Role of Tyr201 and Tyr385 in substrate activation by p‐hydroxybenzoate hydroxylase from Pseudomonas fluorescens

Abstract

The crystal structure of the enzyme-substrate complex of p-hydroxybenzoate hydroxylase from Pseudomonas fluorescens shows that the hydroxyl group of 4-hydroxybenzoate interacts with the side chain of Tyr201, which is in close contact with the side chain of Tyr385. The role of this hydrogen bonding network in substrate activation was studied by kinetic and spectral analysis of Tyr-->Phe mutant enzymes. The catalytic properties of the enzymes with Tyr201 or Tyr385 replaced by Phe (Tyr201-->Phe and Tyr385-->Phe) with the physiological substrate are comparable with those of the corresponding mutant proteins of p-hydroxybenzoate hydroxylase from P. aeruginosa [Entsch, B., Palfey, B. A., Ballou, D. P. & Massey, V. (1991) J. Biol. Chem. 266, 17341-17349]. Enzyme Tyr201-->Phe has a high Km for NADPH and produces only 5% of 3,4-dihydroxybenzoate/catalytic cycle. Unlike the wild-type enzyme, the Tyr201-->Phe mutant does not stabilize the phenolate form of 4-hydroxybenzoate. With enzyme Tyr385-->Phe, flavin reduction is rate-limiting and the turnover rate is only 2% of wild type. Despite rather efficient hydroxylation, and deviating from the description of the corresponding P. aeruginosa enzyme, mutant Tyr385-->Phe prefers the binding of the phenolic form of 4-hydroxybenzoate. Studies with substrate analogs show that both tyrosines are important for the fine tuning of the effector specificity. Binding of 4-fluorobenzoate differentially stimulates the stabilization of the 4 alpha-hydroperoxyflavin intermediate. Unlike wild type, both Tyr mutants produce 3,4,5-trihydroxybenzoate from 3,4-dihydroxybenzoate.

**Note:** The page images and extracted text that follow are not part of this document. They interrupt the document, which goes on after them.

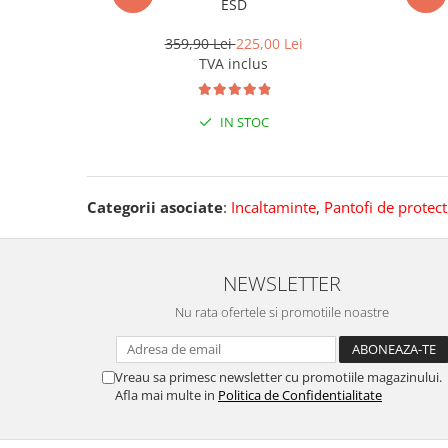
ESD
359,90 Lei
225,00 Lei
TVA inclus
IN STOC
Categorii asociate
:
Incaltaminte
,
Pantofi de protect
NEWSLETTER
Nu rata ofertele si promotiile noastre
Vreau sa primesc newsletter cu promotiile magazinului.
Afla mai multe in
Politica de Confidentialitate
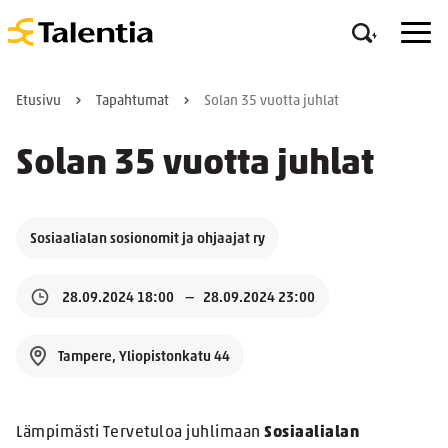
Etusivu
Tapahtumat
Solan 35 vuotta juhlat
Solan 35 vuotta juhlat
Sosiaalialan sosionomit ja ohjaajat ry
28.09.2024 18:00
28.09.2024 23:00
Tampere, Yliopistonkatu 44
Lämpimästi Tervetuloa juhlimaan
Sosiaalialan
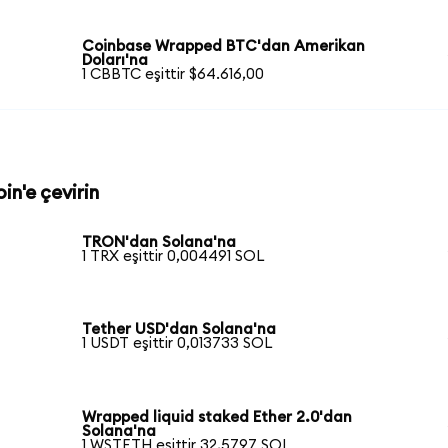
Coinbase Wrapped BTC'dan Amerikan
Doları'na
1 CBBTC eşittir $64.616,00
in'e çevirin
TRON'dan Solana'na
1 TRX eşittir 0,004491 SOL
Tether USD'dan Solana'na
1 USDT eşittir 0,013733 SOL
Wrapped liquid staked Ether 2.0'dan
Solana'na
1 WSTETH eşittir 32,5797 SOL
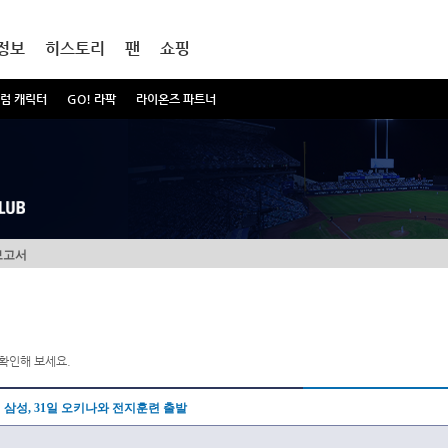
정보
히스토리
팬
쇼핑
럼 캐릭터
GO! 라팍
라이온즈 파트너
보고서
확인해 보세요.
삼성, 31일 오키나와 전지훈련 출발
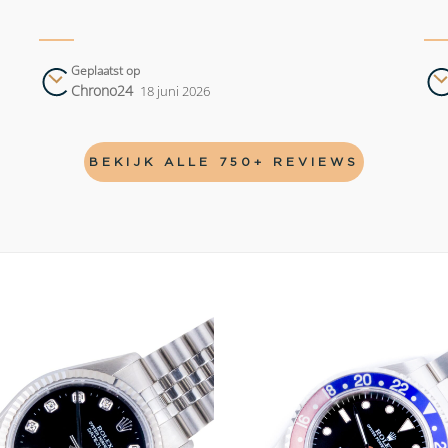
Geplaatst op
Chrono24
18 juni 2026
BEKIJK ALLE 750+ REVIEWS
Add to
wishlist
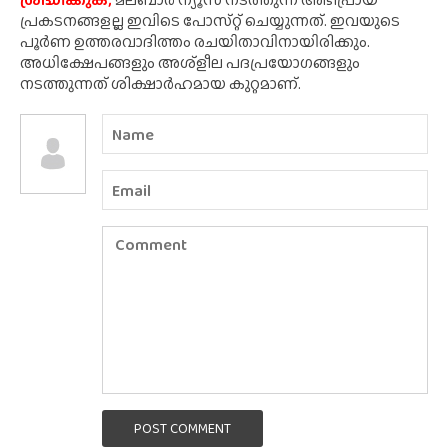
പ്രകടനങ്ങളല്ല ഇവിടെ പോസ്‌റ്റ് ചെയ്യുന്നത്. ഇവയുടെ
പൂർണ ഉത്തരവാദിത്തം രചയിതാവിനായിരിക്കും.
അധിക്ഷേപങ്ങളും അശ്‌ളീല പദപ്രയോഗങ്ങളും
നടത്തുന്നത് ശിക്ഷാർഹമായ കുറ്റമാണ്.
POST COMMENT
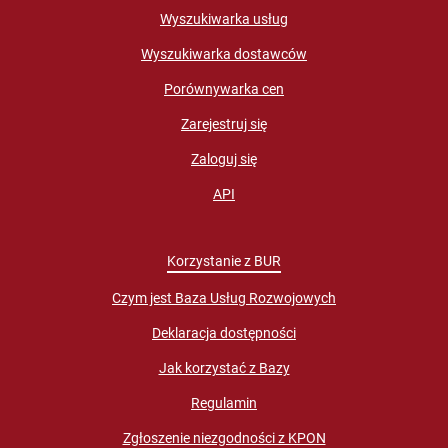
Wyszukiwarka usług
Wyszukiwarka dostawców
Porównywarka cen
Zarejestruj się
Zaloguj się
API
Korzystanie z BUR
Czym jest Baza Usług Rozwojowych
Deklaracja dostępności
Jak korzystać z Bazy
Regulamin
Zgłoszenie niezgodności z KPON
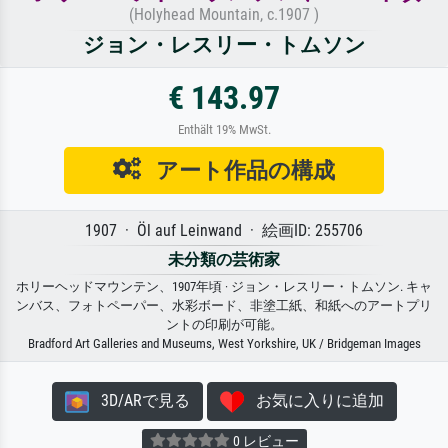
(Holyhead Mountain, c.1907 )
ジョン・レスリー・トムソン
€ 143.97
Enthält 19% MwSt.
アート作品の構成
1907 · Öl auf Leinwand · 絵画ID: 255706
未分類の芸術家
ホリーヘッドマウンテン、1907年頃 · ジョン・レスリー・トムソン. キャ
ンバス、フォトペーパー、水彩ボード、非塗工紙、和紙へのアートプリ
ントの印刷が可能。
Bradford Art Galleries and Museums, West Yorkshire, UK / Bridgeman Images
3D/ARで見る
お気に入りに追加
0 レビュー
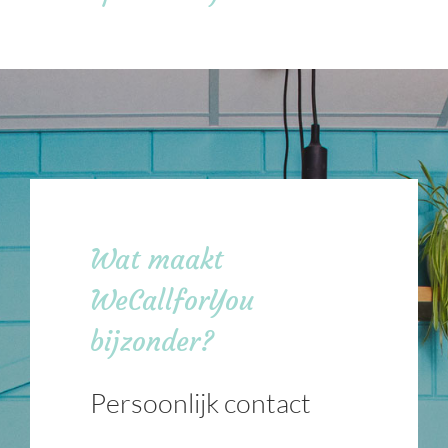
Wat maakt
WeCallforYou
bijzonder?
Persoonlijk contact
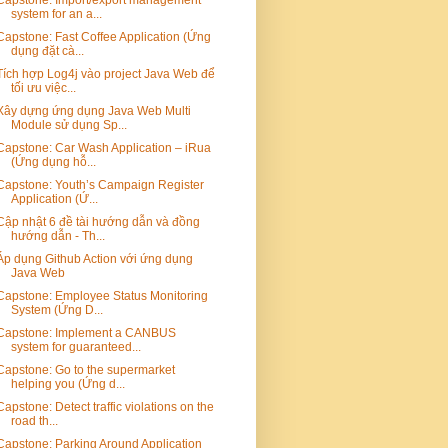
system for an a...
Capstone: Fast Coffee Application (Ứng
dụng đặt cà...
Tích hợp Log4j vào project Java Web để
tối ưu việc...
Xây dựng ứng dụng Java Web Multi
Module sử dụng Sp...
Capstone: Car Wash Application – iRua
(Ứng dụng hỗ...
Capstone: Youth’s Campaign Register
Application (Ứ...
Cập nhật 6 đề tài hướng dẫn và đồng
hướng dẫn - Th...
Áp dụng Github Action với ứng dụng
Java Web
Capstone: Employee Status Monitoring
System (Ứng D...
Capstone: Implement a CANBUS
system for guaranteed...
Capstone: Go to the supermarket
helping you (Ứng d...
Capstone: Detect traffic violations on the
road th...
Capstone: Parking Around Application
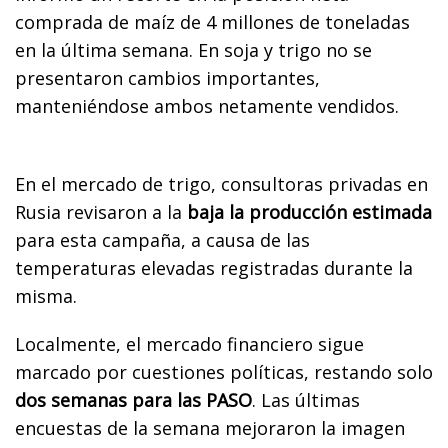
comprada de maíz de 4 millones de toneladas
en la última semana. En soja y trigo no se
presentaron cambios importantes,
manteniéndose ambos netamente vendidos.
En el mercado de trigo, consultoras privadas en
Rusia revisaron a la
baja la producción estimada
para esta campaña, a causa de las
temperaturas elevadas registradas durante la
misma.
Localmente, el mercado financiero sigue
marcado por cuestiones políticas, restando solo
dos semanas para las PASO
. Las últimas
encuestas de la semana mejoraron la imagen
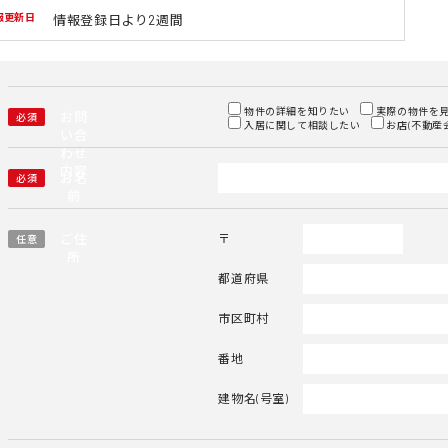
報更新日
情報登録日より2週間
物件の詳細を知りたい
実際の物件を
お問
必須
入居に関して相談したい
お店(不動産
い合
わせ
内容
お名
必須
前
ご住
〒
任意
所
都道府県
市区町村
番地
建物名(号室)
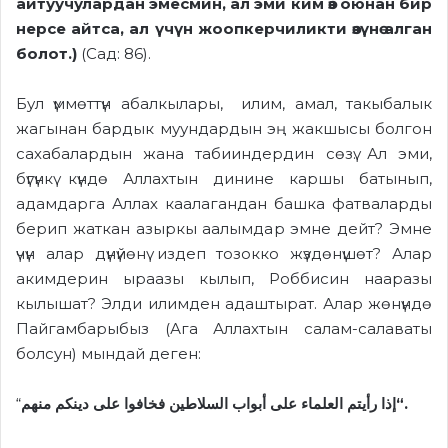
айтуучулардан эмесмин, ал эми ким өз оюнан бир
нерсе айтса, ал үчүн жоопкерчиликти өзүнө алган
болот.)
(Сад: 86).
Бул үммөттүн абалкылары, илим, амал, такыбалык
жагынан бардык муундардын эң жакшысы болгон
сахабалардын жана табииндердин сөзү. Ал эми,
бүгүнкү күндө Аллахтын динине каршы батынып,
адамдарга Аллах каалагандан башка фатваларды
берип жаткан азыркы аалымдар эмне дейт? Эмне
үчүн алар дүнүйөнү издеп тозокко жүздөнүшөт? Алар
акимдерин ыраазы кылып, Роббисин нааразы
кылышат? Элди илимден адаштырат. Алар жөнүндө
Пайгамбарыбыз (Ага Аллахтын салам-салаваты
болсун) мындай деген:
“
إذا رأيتم العلماء على أبواب السلاطين فخافوا على دينكم منهم
“.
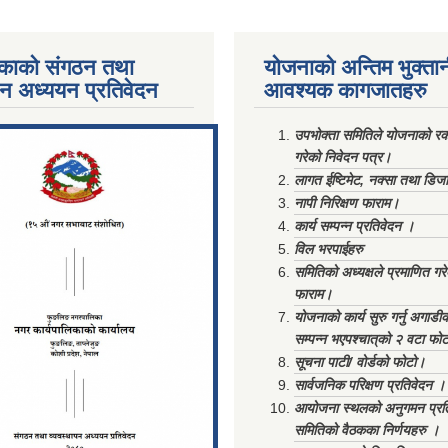
काको संगठन तथा
योजनाको अन्तिम भुक्ता
पन अध्ययन प्रतिवेदन
आवश्यक कागजातहरु
ments/Al...
उपभोक्ता समितिले योजनाको रकम
गरेको निवेदन पत्र।
लागत ईष्टिमेट, नक्सा तथा डिज
नापी निरिक्षण फाराम।
कार्य सम्पन्न प्रतिवेदन ।
विल भरपाईहरु
समितिको अध्यक्षले प्रमाणित गर
फाराम।
योजनाको कार्य सुरु गर्नु अगाडी
सम्पन्न भएपश्चात्‌को २ वटा फो
सूचना पाटी/ वोर्डको फोटो।
सार्वजनिक परिक्षण प्रतिवेदन ।
आयोजना स्थलको अनुगमन प्रत
समितिको वैठकका निर्णयहरु ।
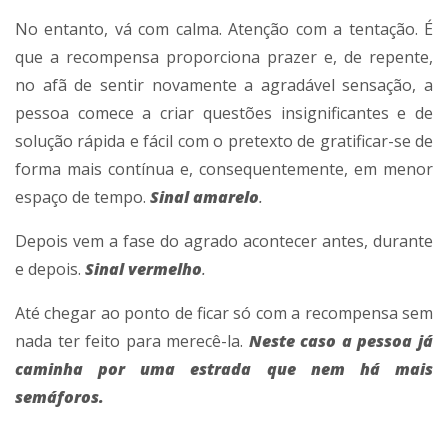
No entanto, vá com calma. Atenção com a tentação. É
que a recompensa proporciona prazer e, de repente,
no afã de sentir novamente a agradável sensação, a
pessoa comece a criar questões insignificantes e de
solução rápida e fácil com o pretexto de gratificar-se de
forma mais contínua e, consequentemente, em menor
espaço de tempo.
Sinal amarelo
.
Depois vem a fase do agrado acontecer antes, durante
e depois.
Sinal vermelho
.
Até chegar ao ponto de ficar só com a recompensa sem
nada ter feito para merecê-la.
Neste caso a pessoa já
caminha por uma estrada que nem há mais
semáforos.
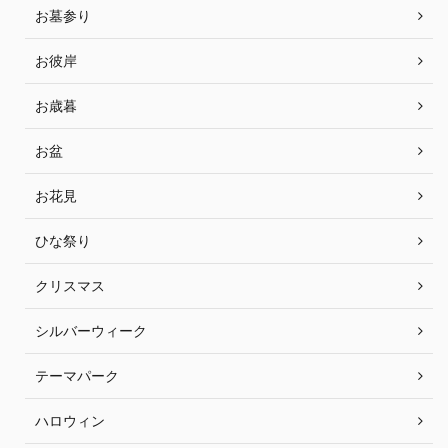
お墓参り
お彼岸
お歳暮
お盆
お花見
ひな祭り
クリスマス
シルバーウィーク
テーマパーク
ハロウィン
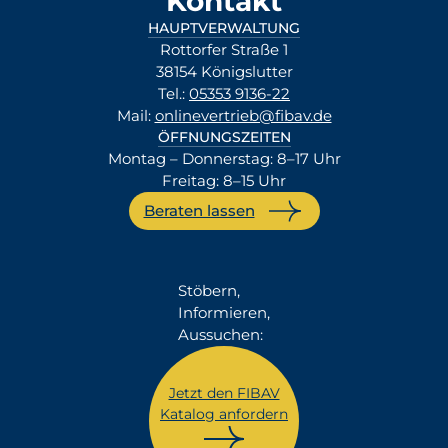
Kontakt
HAUPTVERWALTUNG
Rottorfer Straße 1
38154 Königslutter
Tel.:
05353 9136-22
Mail:
onlinevertrieb@fibav.de
ÖFFNUNGSZEITEN
Montag – Donnerstag: 8–17 Uhr
Freitag: 8–15 Uhr
Beraten lassen
Stöbern,
Informieren,
Aussuchen:
Jetzt den FIBAV
Katalog anfordern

The affinity of enzyme Tyr201-->Phe for the dianionic substrate 2,3,5,6-tetrafluoro-4-hydroxybenzoate is very low, probably because of repulsion of the substrate phenolate in a more nonpolar microenvironment. In contrast to data reported for p-hydroxybenzoate hydroxylase from P. aeruginosa, binding of the inhibitor 4-hydroxycinnamate to wild-type and mutant proteins is not simply described by binary complex formation. A binding model is presented, including secondary binding of the inhibitor. Enzyme Tyr201-->Phe does not stabilize the phenolate form of the inhibitor. In enzyme Tyr385-->Phe, the phenolic pKa of bound 4-hydroxycinnamate is increased with respect to wild type. It is proposed that Tyr385-->Phe is involved in substrate activation by facilitating the deprotonation of Tyr201.